In just one minute, people around the world do 4.5 million Google searches, they send 188 million emails and 18 million text messages, and watch 4.3 million videos in YouTube, according to the annual ‘Data Never Sleeps’ infographic, done by Domo, a cloud software company.
We live in the information and data society -long time since we heard that sentence for the first time-. Nowadays, almost all our actions produce a series of data and these have to be stored somewhere.
Companies seeking large-scale, long-term cuts in information technology spending are concentrating on data centers, which account for up to 30% of many corporations' energy bills. One major problem is that in a typical data center only 40-45% of the energy use is for the actual computing, the rest is used mostly for cooling down the servers.
Cold data center warms homes
Finnish information technology company Academica solved that problem with a data center beneath Helsinki's Uspenski Cathedral.
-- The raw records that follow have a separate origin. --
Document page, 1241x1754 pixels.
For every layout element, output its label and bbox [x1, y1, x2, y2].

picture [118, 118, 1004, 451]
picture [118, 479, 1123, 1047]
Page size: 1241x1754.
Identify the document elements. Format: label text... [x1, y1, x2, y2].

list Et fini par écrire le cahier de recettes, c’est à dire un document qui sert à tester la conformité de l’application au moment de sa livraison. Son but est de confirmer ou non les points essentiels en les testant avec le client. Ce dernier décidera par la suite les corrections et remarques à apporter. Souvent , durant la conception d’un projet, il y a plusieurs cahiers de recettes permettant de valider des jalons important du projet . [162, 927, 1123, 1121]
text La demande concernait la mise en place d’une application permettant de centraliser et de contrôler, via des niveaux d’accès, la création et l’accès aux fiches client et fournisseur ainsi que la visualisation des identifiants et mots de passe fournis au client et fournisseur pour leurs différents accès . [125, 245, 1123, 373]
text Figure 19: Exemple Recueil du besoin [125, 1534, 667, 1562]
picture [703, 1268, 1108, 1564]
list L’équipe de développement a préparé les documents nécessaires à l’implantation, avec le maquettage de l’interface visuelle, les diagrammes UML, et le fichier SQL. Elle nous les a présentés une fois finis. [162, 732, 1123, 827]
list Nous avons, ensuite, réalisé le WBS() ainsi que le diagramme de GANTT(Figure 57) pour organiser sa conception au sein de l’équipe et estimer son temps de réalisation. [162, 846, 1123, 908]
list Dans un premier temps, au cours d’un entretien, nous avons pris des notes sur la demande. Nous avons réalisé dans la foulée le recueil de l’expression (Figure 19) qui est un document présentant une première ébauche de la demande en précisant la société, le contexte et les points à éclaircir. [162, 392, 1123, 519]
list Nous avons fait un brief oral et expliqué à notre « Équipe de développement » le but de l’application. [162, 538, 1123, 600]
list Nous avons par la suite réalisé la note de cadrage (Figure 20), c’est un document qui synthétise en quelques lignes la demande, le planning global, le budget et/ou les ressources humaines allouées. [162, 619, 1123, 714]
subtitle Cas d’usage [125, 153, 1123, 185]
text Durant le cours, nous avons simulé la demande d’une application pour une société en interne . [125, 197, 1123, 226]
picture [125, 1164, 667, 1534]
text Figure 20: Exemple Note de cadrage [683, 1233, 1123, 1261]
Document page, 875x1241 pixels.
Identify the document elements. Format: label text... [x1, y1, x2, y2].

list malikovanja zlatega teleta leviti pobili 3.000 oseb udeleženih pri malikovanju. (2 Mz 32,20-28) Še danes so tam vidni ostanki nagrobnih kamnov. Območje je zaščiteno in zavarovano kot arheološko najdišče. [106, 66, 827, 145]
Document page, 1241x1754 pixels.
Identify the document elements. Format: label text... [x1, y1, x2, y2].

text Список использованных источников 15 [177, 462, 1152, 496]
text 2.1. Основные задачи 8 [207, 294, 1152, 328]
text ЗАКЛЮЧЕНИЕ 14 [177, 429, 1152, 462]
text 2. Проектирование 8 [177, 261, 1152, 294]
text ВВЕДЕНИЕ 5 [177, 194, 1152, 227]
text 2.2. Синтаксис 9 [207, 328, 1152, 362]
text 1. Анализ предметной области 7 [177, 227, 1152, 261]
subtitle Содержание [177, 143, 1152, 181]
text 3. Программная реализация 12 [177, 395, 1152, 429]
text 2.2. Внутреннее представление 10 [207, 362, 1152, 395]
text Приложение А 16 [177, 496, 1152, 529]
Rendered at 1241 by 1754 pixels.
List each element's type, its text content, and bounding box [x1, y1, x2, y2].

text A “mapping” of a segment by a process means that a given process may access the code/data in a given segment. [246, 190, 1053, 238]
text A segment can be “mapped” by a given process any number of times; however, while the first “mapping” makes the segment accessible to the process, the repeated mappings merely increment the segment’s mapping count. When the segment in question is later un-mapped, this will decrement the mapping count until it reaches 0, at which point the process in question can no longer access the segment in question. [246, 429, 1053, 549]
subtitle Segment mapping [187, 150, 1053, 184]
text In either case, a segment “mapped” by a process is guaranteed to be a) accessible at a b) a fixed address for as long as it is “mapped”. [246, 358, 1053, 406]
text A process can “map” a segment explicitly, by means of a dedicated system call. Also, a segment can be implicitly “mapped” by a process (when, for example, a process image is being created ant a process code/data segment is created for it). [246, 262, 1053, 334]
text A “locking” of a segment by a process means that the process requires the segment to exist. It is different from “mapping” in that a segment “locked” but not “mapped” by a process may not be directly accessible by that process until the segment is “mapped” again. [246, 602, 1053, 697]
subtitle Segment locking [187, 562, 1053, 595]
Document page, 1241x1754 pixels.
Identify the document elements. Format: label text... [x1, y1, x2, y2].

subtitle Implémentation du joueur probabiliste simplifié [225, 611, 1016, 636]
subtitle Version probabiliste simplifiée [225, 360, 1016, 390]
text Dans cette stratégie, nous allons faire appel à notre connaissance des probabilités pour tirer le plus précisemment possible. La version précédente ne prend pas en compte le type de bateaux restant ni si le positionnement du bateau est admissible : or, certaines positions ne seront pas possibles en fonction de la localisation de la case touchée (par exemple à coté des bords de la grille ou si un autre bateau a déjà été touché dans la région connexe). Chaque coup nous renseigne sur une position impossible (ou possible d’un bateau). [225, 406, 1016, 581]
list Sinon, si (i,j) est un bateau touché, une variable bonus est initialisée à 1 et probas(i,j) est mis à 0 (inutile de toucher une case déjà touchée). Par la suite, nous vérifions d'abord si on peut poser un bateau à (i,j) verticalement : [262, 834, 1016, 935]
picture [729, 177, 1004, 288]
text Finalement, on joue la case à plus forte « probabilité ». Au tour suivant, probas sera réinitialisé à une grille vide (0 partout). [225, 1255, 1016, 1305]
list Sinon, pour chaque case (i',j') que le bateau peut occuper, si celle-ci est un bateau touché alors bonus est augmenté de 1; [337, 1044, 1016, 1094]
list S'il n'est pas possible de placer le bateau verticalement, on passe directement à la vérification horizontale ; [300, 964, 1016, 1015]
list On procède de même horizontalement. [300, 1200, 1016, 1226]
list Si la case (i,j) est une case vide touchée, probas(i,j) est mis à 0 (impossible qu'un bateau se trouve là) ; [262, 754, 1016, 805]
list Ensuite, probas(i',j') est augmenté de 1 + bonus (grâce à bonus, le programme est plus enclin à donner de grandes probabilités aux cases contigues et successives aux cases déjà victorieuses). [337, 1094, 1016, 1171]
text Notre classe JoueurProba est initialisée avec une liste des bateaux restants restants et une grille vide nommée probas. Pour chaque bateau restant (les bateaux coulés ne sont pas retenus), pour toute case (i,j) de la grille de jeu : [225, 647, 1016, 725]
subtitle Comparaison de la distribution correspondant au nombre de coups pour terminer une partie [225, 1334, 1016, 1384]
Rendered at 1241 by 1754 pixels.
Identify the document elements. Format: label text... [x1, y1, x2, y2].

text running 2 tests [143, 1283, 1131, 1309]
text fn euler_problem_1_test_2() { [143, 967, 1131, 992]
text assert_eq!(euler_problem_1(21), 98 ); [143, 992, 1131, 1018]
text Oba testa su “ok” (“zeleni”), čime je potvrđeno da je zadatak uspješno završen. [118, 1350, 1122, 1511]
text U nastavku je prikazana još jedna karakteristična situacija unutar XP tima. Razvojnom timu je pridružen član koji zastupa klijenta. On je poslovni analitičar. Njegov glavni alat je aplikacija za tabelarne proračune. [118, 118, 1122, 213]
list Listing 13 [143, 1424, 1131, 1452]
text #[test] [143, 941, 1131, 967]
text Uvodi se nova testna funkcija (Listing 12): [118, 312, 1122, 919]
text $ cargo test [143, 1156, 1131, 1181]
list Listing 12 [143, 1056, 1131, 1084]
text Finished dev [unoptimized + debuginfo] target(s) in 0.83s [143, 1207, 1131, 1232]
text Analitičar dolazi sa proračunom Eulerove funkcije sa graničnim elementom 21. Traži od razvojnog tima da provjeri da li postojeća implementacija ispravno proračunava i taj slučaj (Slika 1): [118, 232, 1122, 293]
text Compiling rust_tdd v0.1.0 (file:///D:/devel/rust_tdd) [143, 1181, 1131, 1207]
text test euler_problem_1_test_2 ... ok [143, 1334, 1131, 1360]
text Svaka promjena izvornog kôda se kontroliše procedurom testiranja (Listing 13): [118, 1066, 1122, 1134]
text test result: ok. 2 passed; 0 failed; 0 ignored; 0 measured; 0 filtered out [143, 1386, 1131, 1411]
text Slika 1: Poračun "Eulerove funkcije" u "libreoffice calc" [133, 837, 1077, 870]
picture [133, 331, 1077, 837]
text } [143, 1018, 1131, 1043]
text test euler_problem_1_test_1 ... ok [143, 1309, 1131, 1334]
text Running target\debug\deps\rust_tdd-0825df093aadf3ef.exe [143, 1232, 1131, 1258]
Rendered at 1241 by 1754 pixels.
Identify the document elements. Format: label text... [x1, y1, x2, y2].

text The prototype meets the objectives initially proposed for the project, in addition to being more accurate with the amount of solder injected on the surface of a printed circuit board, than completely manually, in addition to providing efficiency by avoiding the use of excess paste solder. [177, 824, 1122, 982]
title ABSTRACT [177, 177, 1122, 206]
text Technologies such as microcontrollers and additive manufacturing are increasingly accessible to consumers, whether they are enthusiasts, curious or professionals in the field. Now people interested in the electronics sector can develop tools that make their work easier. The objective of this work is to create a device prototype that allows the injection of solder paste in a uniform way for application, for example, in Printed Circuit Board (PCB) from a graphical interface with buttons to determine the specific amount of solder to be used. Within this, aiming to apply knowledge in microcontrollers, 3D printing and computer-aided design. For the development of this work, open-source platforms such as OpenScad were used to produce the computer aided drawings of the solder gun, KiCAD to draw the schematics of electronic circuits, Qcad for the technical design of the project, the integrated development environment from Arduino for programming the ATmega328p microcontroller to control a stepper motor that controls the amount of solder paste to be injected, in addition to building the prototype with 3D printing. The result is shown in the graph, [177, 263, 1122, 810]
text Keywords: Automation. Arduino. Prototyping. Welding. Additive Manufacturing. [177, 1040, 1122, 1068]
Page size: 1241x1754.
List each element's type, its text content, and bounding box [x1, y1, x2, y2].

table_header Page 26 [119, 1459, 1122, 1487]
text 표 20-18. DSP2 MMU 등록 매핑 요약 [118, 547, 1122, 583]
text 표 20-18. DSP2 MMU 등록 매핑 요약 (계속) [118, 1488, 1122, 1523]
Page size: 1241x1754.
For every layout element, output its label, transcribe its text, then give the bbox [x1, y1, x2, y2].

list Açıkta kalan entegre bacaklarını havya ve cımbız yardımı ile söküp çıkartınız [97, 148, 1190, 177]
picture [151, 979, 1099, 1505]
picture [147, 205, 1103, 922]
The place used for the data center is very cold. It is built in a large network of granite caves of 30 metres, used for city officials as a bomb shelter from Russian air raids during the Second World War. However, it also uses Baltic sea water to further cooling the plant.
The excess of heat from hundreds of computer servers under Uspenski Cathedral is captured and channeled into a system of water-heated pipes that run between the racks. Then, the water pipes absorb the heat and shuttle it into the district heating system.
Rather than wasting all that heat as most data servers do, this one turns it into a resource and provides enough energy to heat 500 homes.